Week 253: The Ruined Maid, by Thomas Hardy

To those who think of Thomas Hardy as predominantly a purveyor of doom and gloom, it may come as a surprise to find that he could also be rather funny, as in this encounter between a working girl who has stayed on the farm and a friend who has chosen a somewhat different path in life. Of course, it is possible to read the poem in a morally earnest way: to wonder if Amelia is not whistling in the dark, as it were, and whether the life of a ‘ruined maid’ back then was really that much fun or if it was not simply exchanging one kind of servitude for another, less honest one. It would certainly be typical of Hardy to present the choices of human existence in such a lose-lose way, but I think that really he was just getting a bit of his own back by poking fun at the moral conventions of his times that had led to so much censure of his work.

The Ruined Maid

‘O ‘Melia, my dear, this does everything crown!
Who could have supposed I should meet you in Town?
And whence such fair garments, such prosperi-ty?’ —
‘O didn’t you know I’d been ruined?’ said she.
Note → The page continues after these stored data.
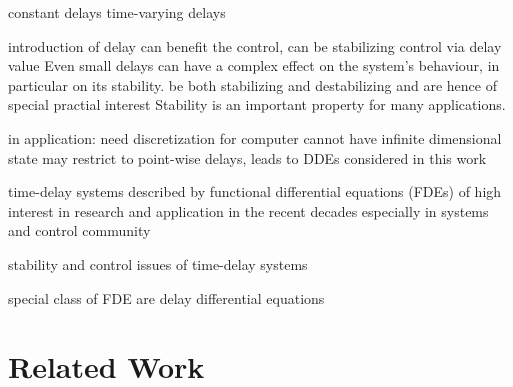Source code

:     constant delays
    time-varying delays

    introduction of delay can benefit the control, can be stabilizing
    control via delay value
    Even small delays can have a complex effect on the system's behaviour, in particular on its stability.
    be both stabilizing and destabilizing
    and are hence of special practial interest
    Stability is an important property for many applications.

    in application: need discretization for computer
    cannot have infinite dimensional state
    may restrict to point-wise delays, leads to DDEs considered in this work


    \cite{Gu03TimeDelaySys} %
    time-delay systems
    described by functional differential equations (FDEs)
    of high interest in research and application in the recent decades
    especially in systems and control community

    stability and control issues of time-delay systems

    special class of FDE are delay differential equations


	\section{Related Work}
	\cite{Huang16BoundedVerificationNNDS}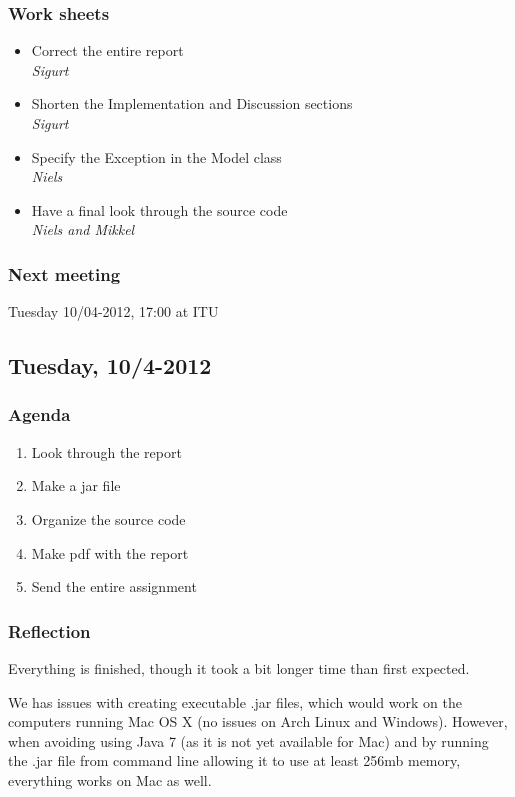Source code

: \documentclass[a4paper,11pt]{article}
\begin{document}
\subsubsection*{Work sheets}
\begin{itemize}
	\item Correct the entire report \\
		\textsl{Sigurt}
	\item Shorten the Implementation and Discussion sections \\
		\textsl{Sigurt}
	\item Specify the Exception in the Model class \\
		\textsl{Niels}
	\item Have a final look through the source code \\
		\textsl{Niels and Mikkel}
\end{itemize}

\subsubsection*{Next meeting}
Tuesday 10/04-2012, 17:00 at ITU


\pagebreak
\subsection{Tuesday, 10/4-2012}

\subsubsection*{Agenda}
\begin{enumerate}
	\item Look through the report
	\item Make a jar file
	\item Organize the source code
	\item Make pdf with the report
	\item Send the entire assignment
\end{enumerate}

\subsubsection*{Reflection}
Everything is finished, though it took a bit longer time than first expected.

We has issues with creating executable .jar files, which would work on the computers running Mac OS X (no issues on Arch Linux and Windows). However, when avoiding using Java 7 (as it is not yet available for Mac) and by running the .jar file from command line allowing it to use at least 256mb memory, everything works on Mac as well.
\end{document}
— ‘You left us in tatters, without shoes or socks,
Tired of digging potatoes, and spudding up docks;
And now you’ve gay bracelets and bright feathers three!’ —
‘Yes: that’s how we dress when we’re ruined,’ said she.

— ‘At home in the barton you said ‘thee’ and ‘thou,’
And ‘thik oon,’ and ‘theäs oon,’ and ‘t’other’; but now
Your talking quite fits ‘ee for high compa-ny!’ —
‘Some polish is gained with one’s ruin,’ said she.
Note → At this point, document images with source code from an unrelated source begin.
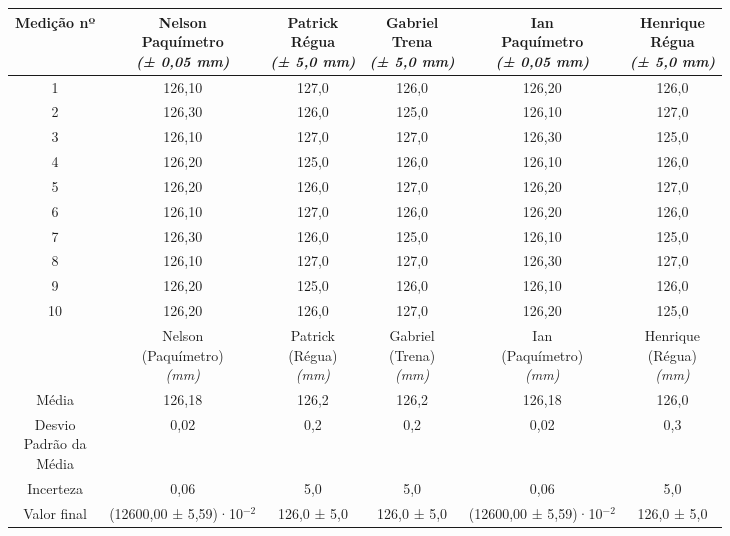 \documentclass{article}
\begin{document}
\begin{table}[h!]
\centering
\begin{tabular}{c c c c c c }
\toprule
Medição nº & \shortstack{Nelson\\Paquímetro\\\textit{(± 0,05 mm)}} & \shortstack{Patrick\\Régua\\\textit{(± 5,0 mm)}} & \shortstack{Gabriel\\Trena\\\textit{(± 5,0 mm)}} & \shortstack{Ian\\Paquímetro\\\textit{(± 0,05 mm)}} & \shortstack{Henrique\\Régua\\\textit{(± 5,0 mm)}}\\
\midrule
1 & 126,10 & 127,0 & 126,0 & 126,20 & 126,0\\
2 & 126,30 & 126,0 & 125,0 & 126,10 & 127,0\\
3 & 126,10 & 127,0 & 127,0 & 126,30 & 125,0\\
4 & 126,20 & 125,0 & 126,0 & 126,10 & 126,0\\
5 & 126,20 & 126,0 & 127,0 & 126,20 & 127,0\\
6 & 126,10 & 127,0 & 126,0 & 126,20 & 126,0\\
7 & 126,30 & 126,0 & 125,0 & 126,10 & 125,0\\
8 & 126,10 & 127,0 & 127,0 & 126,30 & 127,0\\
9 & 126,20 & 125,0 & 126,0 & 126,10 & 126,0\\
10 & 126,20 & 126,0 & 127,0 & 126,20 & 125,0\\
\midrule
&\shortstack{Nelson\\(Paquímetro)\\\textit{(mm)}} & \shortstack{Patrick\\(Régua)\\\textit{(mm)}} & \shortstack{Gabriel\\(Trena)\\\textit{(mm)}} & \shortstack{Ian\\(Paquímetro)\\\textit{(mm)}} & \shortstack{Henrique\\(Régua)\\\textit{(mm)}}\\
\midrule
Média & 126,18 & 126,2 & 126,2 & 126,18 & 126,0\\[3pt]
\shortstack{Desvio\\Padrão da\\Média} & 0,02 & 0,2 & 0,2 & 0,02 & 0,3\\[3pt]
Incerteza & 0,06 & 5,0 & 5,0 & 0,06 & 5,0\\[3pt]
Valor final & (12600,00 ± 5,59)·10$^{-2}$ & 126,0 ± 5,0 & 126,0 ± 5,0 & (12600,00 ± 5,59)·10$^{-2}$ & 126,0 ± 5,0\\[3pt]
\bottomrule
\end{tabular}
\end{table}
\end{document}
— ‘Your hands were like paws then, your face blue and bleak
But now I’m bewitched by your delicate cheek,
And your little gloves fit as on any la-dy!’ —
‘We never do work when we’re ruined,’ said she.
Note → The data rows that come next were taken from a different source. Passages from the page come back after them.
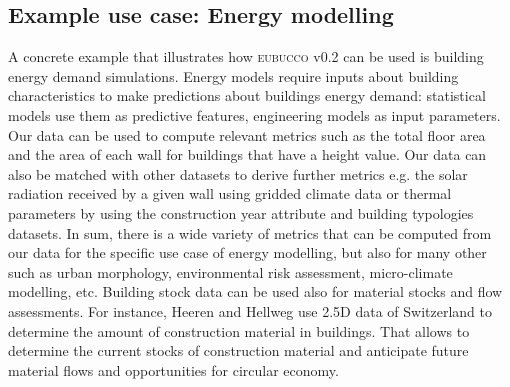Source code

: \documentclass[fleqn,10pt]{wlscirep}
\begin{document}
\subsection*{Example use case: Energy modelling} 
A concrete example that illustrates how \textsc{eubucco} v0.2 can be used is building energy demand simulations. Energy models require inputs about building characteristics to make predictions about buildings energy demand: statistical models use them as predictive features, engineering models as input parameters. Our data can be used to compute relevant metrics such as the total floor area and the area of each wall for buildings that have a height value. Our data can also be matched with other datasets to derive further metrics e.g. the solar radiation received by a given wall using gridded climate data or thermal parameters by using the construction year attribute and building typologies datasets. In sum, there is a wide variety of metrics that can be computed from our data for the specific use case of energy modelling, but also for many other such as urban morphology, environmental risk assessment, micro-climate modelling, etc. 
Building stock data can be used also for material stocks and flow assessments. For instance, Heeren and Hellweg use 2.5D data of Switzerland to determine the amount of construction material in buildings. That allows to determine the current stocks of construction material and anticipate future material flows and opportunities for circular economy. \cite{heeren2019tracking}
\end{document}
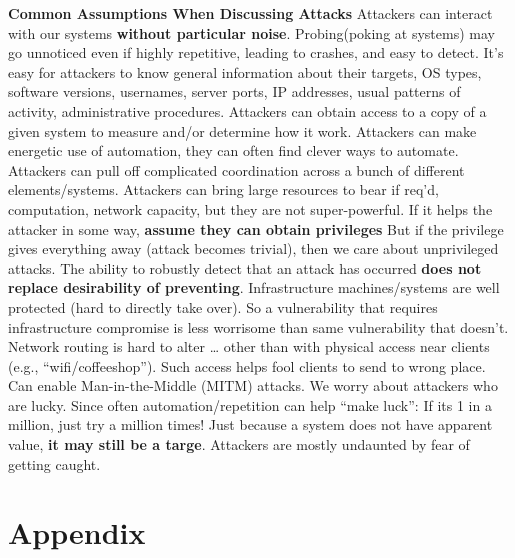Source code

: \documentclass[11 pt]{scrartcl}
\begin{document}
\textbf{Common Assumptions When Discussing Attacks} Attackers can interact with our systems \textbf{without particular noise}. Probing(poking at systems) may go unnoticed even if highly repetitive, leading to crashes, and easy to detect. It’s easy for attackers to know general information about their targets, OS types, software versions, usernames, server ports, IP addresses, usual patterns of activity, administrative procedures. Attackers can obtain access to a copy of a given system to measure and/or determine how it work. Attackers can make energetic use of automation, they can often find clever ways to automate. Attackers can pull off complicated coordination across a bunch of different elements/systems. Attackers can bring large resources to bear if req’d, computation, network capacity, but they are not super-powerful. If it helps the attacker in some way, \textbf{assume they can obtain privileges} But if the privilege gives everything away (attack becomes trivial), then we care about unprivileged attacks. The ability to robustly detect that an attack has occurred \textbf{does not replace desirability of preventing}. Infrastructure machines/systems are well protected (hard to directly take over). So a vulnerability that requires infrastructure compromise is less worrisome than same vulnerability that doesn’t. Network routing is hard to alter … other than with physical access near clients (e.g., “wifi/coffeeshop”). Such access helps fool clients to send to wrong place. Can enable Man-in-the-Middle (MITM) attacks. We worry about attackers who are lucky. Since often automation/repetition can help “make luck”: If its 1 in a million, just try a million times! Just because a system does not have apparent value, \textbf{it may still be a targe}. Attackers are mostly undaunted by fear of getting caught.
\section{Appendix}
\renewcommand{\listtheoremname}{List of Definitions and Theorems}
\listoftheorems[ignoreall,show={theorem,definition}]

\listoftodos
\end{document}
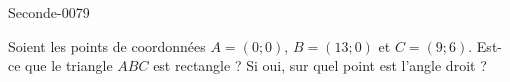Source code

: 
\begin{corrige}{Seconde-0079}

    Soient les points de coordonnées $A=(0;0)$, \( B=(13;0)\) et \( C=(9;6)\). Est-ce que le triangle \( ABC\) est rectangle ? Si oui, sur quel point est l'angle droit ?

\end{corrige}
— ‘You used to call home-life a hag-ridden dream,
And you’d sigh, and you’d sock; but at present you seem
To know not of megrims or melancho-ly!’ —
‘True. One’s pretty lively when ruined,’ said she.

— ‘I wish I had feathers, a fine sweeping gown,
And a delicate face, and could strut about Town!’ —
‘My dear — a raw country girl, such as you be,
Cannot quite expect that. You ain’t ruined,’ said she.